▶ **TASK DIRECTIONS**: Every line of the entries below from the one containing "M519,551L520,583L402,587L400,555Z" to the one containing "M366,1027H426L428,1124L408,1125L409,1127L368,1128Z", both ends included, must be written out exactly. No other line belongs in the answer.

▶ **INFORMATION SHOWN**:
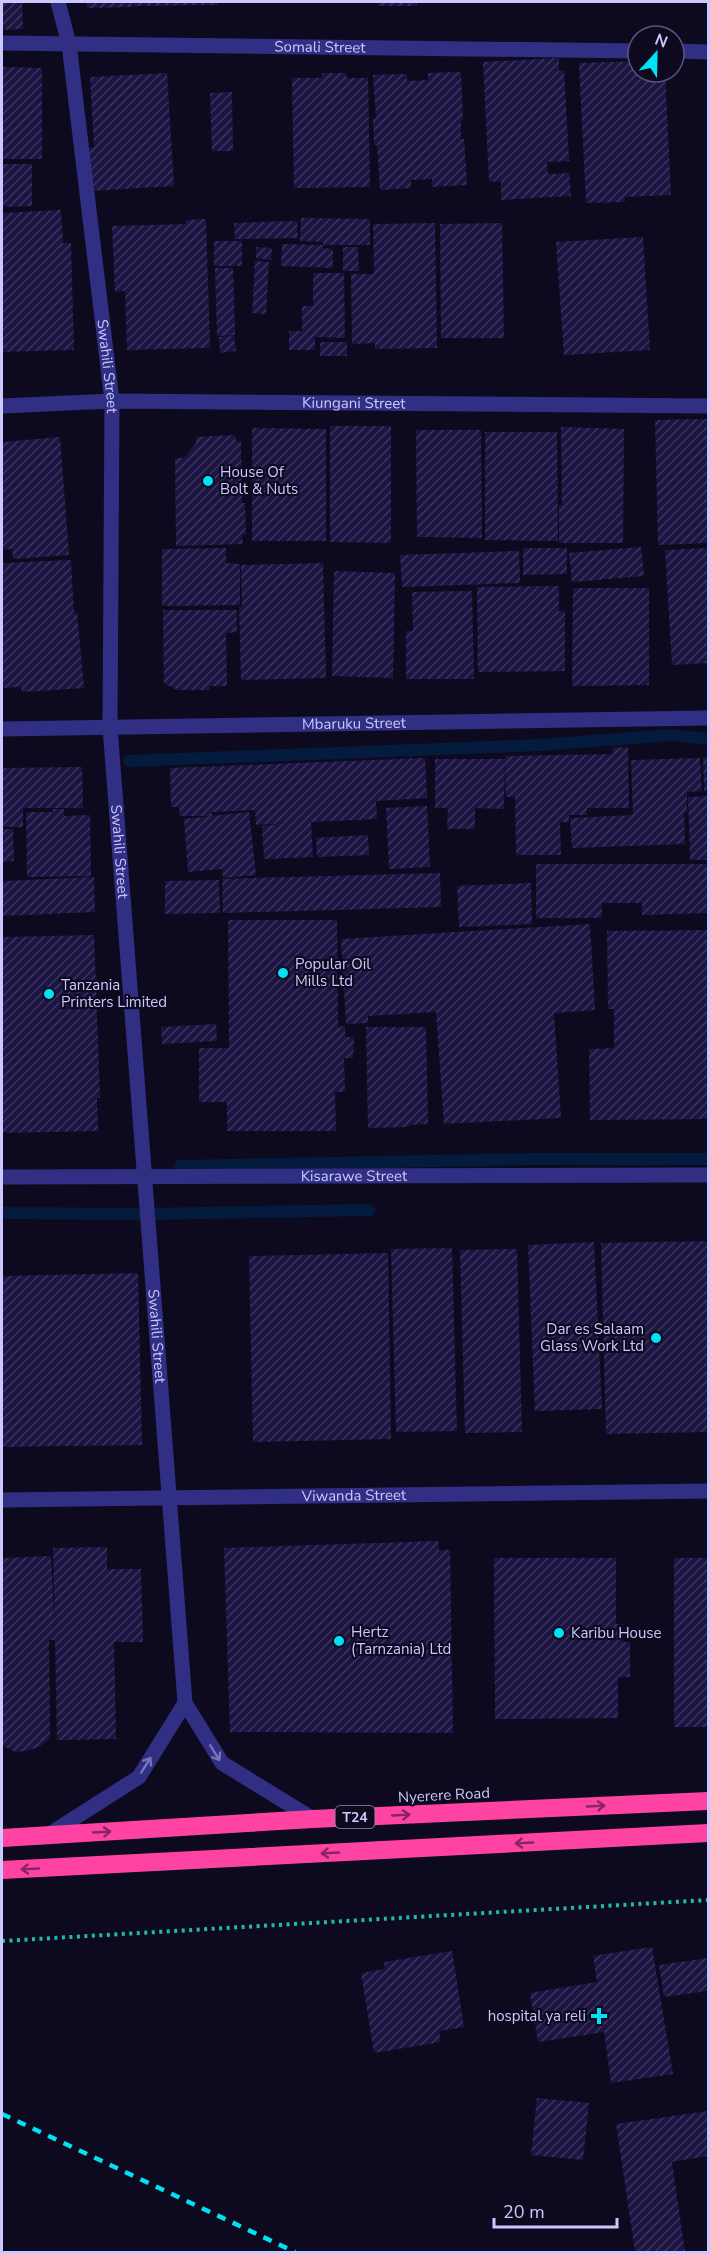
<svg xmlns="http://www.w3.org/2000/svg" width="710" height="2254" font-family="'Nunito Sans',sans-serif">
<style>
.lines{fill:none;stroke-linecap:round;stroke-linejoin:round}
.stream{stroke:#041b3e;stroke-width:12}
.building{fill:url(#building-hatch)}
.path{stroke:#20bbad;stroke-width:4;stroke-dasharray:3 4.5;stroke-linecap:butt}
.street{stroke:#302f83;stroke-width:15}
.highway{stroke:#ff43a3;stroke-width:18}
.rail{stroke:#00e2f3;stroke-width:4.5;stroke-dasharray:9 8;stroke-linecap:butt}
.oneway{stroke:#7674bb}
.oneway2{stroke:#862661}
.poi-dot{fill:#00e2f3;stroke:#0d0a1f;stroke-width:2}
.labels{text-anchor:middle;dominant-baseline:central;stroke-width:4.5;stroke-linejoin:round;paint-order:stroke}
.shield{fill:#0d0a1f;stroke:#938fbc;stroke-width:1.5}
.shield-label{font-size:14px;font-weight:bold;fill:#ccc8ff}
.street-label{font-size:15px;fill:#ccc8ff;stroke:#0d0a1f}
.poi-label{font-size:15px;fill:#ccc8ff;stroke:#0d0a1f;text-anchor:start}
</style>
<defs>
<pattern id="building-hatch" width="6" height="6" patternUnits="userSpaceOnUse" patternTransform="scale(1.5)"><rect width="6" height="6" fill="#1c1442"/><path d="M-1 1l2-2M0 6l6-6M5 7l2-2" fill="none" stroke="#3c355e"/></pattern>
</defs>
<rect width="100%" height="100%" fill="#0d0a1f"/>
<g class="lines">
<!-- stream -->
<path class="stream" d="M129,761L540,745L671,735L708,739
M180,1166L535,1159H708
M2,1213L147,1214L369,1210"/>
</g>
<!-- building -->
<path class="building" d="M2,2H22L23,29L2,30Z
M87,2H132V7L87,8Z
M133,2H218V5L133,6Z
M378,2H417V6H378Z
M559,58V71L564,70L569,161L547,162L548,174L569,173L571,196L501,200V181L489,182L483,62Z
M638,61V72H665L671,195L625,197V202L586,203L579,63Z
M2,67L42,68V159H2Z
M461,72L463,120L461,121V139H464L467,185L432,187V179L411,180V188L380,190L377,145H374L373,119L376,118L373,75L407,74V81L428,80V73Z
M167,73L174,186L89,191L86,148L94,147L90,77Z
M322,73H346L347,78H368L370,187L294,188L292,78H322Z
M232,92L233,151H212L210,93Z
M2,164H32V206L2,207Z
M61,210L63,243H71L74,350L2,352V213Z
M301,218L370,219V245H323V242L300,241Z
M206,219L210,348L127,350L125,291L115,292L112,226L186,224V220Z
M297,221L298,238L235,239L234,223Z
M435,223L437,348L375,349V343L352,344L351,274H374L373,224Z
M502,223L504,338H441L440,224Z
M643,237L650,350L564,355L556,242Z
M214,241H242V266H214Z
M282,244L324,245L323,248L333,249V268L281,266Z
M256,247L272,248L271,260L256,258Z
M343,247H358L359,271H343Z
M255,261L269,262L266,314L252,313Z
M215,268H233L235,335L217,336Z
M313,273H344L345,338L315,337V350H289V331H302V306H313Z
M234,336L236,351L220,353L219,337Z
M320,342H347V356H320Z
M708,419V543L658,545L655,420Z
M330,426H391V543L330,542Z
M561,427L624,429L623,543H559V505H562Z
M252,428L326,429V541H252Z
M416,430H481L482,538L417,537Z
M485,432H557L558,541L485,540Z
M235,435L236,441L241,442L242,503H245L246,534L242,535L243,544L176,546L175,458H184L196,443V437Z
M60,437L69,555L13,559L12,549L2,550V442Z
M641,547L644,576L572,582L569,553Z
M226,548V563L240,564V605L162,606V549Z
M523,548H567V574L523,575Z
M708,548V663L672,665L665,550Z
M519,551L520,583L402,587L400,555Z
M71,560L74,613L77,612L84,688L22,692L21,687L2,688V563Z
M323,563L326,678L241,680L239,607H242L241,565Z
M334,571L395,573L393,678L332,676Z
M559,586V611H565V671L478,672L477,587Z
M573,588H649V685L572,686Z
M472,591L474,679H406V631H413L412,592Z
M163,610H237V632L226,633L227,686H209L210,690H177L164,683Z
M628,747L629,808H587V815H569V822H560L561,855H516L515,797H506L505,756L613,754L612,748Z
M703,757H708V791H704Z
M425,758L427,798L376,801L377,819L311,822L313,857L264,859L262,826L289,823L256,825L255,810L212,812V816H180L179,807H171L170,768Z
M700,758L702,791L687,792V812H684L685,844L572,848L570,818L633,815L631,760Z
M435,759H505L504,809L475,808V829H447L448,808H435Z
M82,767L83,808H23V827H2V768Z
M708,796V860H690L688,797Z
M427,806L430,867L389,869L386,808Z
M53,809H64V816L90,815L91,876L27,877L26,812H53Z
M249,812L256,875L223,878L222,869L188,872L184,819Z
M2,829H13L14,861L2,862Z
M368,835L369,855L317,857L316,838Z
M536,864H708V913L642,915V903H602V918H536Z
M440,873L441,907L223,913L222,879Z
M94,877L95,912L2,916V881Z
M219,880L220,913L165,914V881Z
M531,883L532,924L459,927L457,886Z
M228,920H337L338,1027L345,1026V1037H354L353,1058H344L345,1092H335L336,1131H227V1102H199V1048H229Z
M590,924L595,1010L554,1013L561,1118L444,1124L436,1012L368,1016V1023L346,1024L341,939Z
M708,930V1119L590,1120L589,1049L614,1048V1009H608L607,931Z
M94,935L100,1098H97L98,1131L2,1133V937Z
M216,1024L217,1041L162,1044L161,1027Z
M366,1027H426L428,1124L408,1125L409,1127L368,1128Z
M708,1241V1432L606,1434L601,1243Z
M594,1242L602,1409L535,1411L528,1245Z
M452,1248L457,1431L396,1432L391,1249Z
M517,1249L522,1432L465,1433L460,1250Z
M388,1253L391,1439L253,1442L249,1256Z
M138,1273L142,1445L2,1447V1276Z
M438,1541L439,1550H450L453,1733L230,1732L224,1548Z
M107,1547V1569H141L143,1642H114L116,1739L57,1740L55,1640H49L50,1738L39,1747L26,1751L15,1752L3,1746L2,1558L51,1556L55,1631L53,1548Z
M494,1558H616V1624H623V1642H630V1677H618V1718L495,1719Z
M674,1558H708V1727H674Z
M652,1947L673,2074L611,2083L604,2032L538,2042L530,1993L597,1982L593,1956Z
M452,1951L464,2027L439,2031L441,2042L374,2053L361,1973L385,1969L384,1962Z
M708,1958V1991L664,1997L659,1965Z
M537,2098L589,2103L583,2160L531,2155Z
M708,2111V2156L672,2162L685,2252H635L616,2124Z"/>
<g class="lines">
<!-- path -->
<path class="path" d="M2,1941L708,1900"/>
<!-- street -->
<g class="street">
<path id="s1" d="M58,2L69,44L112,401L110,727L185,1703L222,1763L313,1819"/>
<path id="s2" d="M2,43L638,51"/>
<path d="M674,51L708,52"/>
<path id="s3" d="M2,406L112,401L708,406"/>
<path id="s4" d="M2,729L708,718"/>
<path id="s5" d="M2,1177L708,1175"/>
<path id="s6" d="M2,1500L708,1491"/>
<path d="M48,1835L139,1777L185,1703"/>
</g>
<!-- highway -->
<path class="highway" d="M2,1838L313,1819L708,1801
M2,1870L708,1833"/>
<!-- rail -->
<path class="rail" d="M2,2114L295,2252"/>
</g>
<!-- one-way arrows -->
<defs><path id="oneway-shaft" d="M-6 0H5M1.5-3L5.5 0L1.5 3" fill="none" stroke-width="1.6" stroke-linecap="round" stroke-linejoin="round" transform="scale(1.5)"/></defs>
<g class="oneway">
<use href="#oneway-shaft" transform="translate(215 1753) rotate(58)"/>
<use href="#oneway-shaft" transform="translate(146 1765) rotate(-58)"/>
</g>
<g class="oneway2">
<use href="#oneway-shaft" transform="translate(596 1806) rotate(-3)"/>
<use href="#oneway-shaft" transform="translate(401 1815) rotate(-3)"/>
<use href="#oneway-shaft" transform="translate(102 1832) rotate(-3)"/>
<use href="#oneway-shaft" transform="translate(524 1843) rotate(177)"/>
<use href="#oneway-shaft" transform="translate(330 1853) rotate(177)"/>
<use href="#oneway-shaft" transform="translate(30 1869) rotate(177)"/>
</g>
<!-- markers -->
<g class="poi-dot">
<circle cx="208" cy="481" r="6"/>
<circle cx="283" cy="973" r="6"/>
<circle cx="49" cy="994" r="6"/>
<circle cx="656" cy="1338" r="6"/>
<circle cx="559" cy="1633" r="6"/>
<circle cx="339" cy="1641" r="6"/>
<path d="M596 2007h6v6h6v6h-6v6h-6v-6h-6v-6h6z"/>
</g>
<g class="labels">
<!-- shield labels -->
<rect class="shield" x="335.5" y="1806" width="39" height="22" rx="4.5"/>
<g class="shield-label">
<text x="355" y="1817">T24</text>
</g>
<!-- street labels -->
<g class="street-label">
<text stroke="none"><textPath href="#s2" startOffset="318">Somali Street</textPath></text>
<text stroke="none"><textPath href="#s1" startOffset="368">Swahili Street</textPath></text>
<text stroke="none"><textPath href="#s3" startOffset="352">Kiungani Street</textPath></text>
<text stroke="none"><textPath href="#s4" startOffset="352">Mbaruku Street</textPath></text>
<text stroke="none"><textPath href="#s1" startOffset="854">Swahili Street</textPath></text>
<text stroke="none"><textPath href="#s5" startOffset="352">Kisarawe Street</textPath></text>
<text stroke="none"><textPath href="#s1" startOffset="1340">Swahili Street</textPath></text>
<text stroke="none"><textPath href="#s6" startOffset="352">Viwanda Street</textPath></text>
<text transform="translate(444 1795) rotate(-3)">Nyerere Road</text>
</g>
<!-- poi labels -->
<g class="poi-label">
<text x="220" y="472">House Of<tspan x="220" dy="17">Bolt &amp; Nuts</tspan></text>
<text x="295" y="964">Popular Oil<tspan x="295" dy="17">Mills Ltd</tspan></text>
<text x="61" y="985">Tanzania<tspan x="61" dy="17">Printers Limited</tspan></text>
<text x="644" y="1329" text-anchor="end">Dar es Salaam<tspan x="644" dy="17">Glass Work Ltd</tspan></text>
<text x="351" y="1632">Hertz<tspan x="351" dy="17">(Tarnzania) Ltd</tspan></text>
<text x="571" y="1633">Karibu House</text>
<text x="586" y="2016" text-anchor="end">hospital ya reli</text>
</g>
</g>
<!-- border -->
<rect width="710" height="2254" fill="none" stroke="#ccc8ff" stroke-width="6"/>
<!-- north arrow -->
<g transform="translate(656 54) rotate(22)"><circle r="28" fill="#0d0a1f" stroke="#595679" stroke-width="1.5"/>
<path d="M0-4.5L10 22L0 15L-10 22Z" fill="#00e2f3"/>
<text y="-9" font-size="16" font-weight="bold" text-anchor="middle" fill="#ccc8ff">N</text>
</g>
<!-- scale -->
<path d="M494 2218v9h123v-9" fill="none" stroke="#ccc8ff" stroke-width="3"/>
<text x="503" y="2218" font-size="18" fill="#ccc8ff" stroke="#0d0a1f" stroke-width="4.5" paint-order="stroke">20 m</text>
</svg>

▶ **OUTPUT BELOW**:
M519,551L520,583L402,587L400,555Z
M71,560L74,613L77,612L84,688L22,692L21,687L2,688V563Z
M323,563L326,678L241,680L239,607H242L241,565Z
M334,571L395,573L393,678L332,676Z
M559,586V611H565V671L478,672L477,587Z
M573,588H649V685L572,686Z
M472,591L474,679H406V631H413L412,592Z
M163,610H237V632L226,633L227,686H209L210,690H177L164,683Z
M628,747L629,808H587V815H569V822H560L561,855H516L515,797H506L505,756L613,754L612,748Z
M703,757H708V791H704Z
M425,758L427,798L376,801L377,819L311,822L313,857L264,859L262,826L289,823L256,825L255,810L212,812V816H180L179,807H171L170,768Z
M700,758L702,791L687,792V812H684L685,844L572,848L570,818L633,815L631,760Z
M435,759H505L504,809L475,808V829H447L448,808H435Z
M82,767L83,808H23V827H2V768Z
M708,796V860H690L688,797Z
M427,806L430,867L389,869L386,808Z
M53,809H64V816L90,815L91,876L27,877L26,812H53Z
M249,812L256,875L223,878L222,869L188,872L184,819Z
M2,829H13L14,861L2,862Z
M368,835L369,855L317,857L316,838Z
M536,864H708V913L642,915V903H602V918H536Z
M440,873L441,907L223,913L222,879Z
M94,877L95,912L2,916V881Z
M219,880L220,913L165,914V881Z
M531,883L532,924L459,927L457,886Z
M228,920H337L338,1027L345,1026V1037H354L353,1058H344L345,1092H335L336,1131H227V1102H199V1048H229Z
M590,924L595,1010L554,1013L561,1118L444,1124L436,1012L368,1016V1023L346,1024L341,939Z
M708,930V1119L590,1120L589,1049L614,1048V1009H608L607,931Z
M94,935L100,1098H97L98,1131L2,1133V937Z
M216,1024L217,1041L162,1044L161,1027Z
M366,1027H426L428,1124L408,1125L409,1127L368,1128Z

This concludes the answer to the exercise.